### THE RECORDS
------------------------------------------------------------
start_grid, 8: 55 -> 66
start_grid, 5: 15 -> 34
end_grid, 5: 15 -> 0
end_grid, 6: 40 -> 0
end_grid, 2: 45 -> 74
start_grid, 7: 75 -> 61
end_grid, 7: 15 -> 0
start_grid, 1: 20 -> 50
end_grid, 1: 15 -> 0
------------------------------------------------------------
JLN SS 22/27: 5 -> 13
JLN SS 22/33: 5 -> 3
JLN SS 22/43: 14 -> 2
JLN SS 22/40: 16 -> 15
------------------------------------------------------------
Write out exactly the lines above from the line with "start_grid, 5: 15 -> 34" through the line with "end_grid, 1: 15 -> 0", both of them included, and leave out all other lines.

### WRITTEN ANSWER
start_grid, 5: 15 -> 34
end_grid, 5: 15 -> 0
end_grid, 6: 40 -> 0
end_grid, 2: 45 -> 74
start_grid, 7: 75 -> 61
end_grid, 7: 15 -> 0
start_grid, 1: 20 -> 50
end_grid, 1: 15 -> 0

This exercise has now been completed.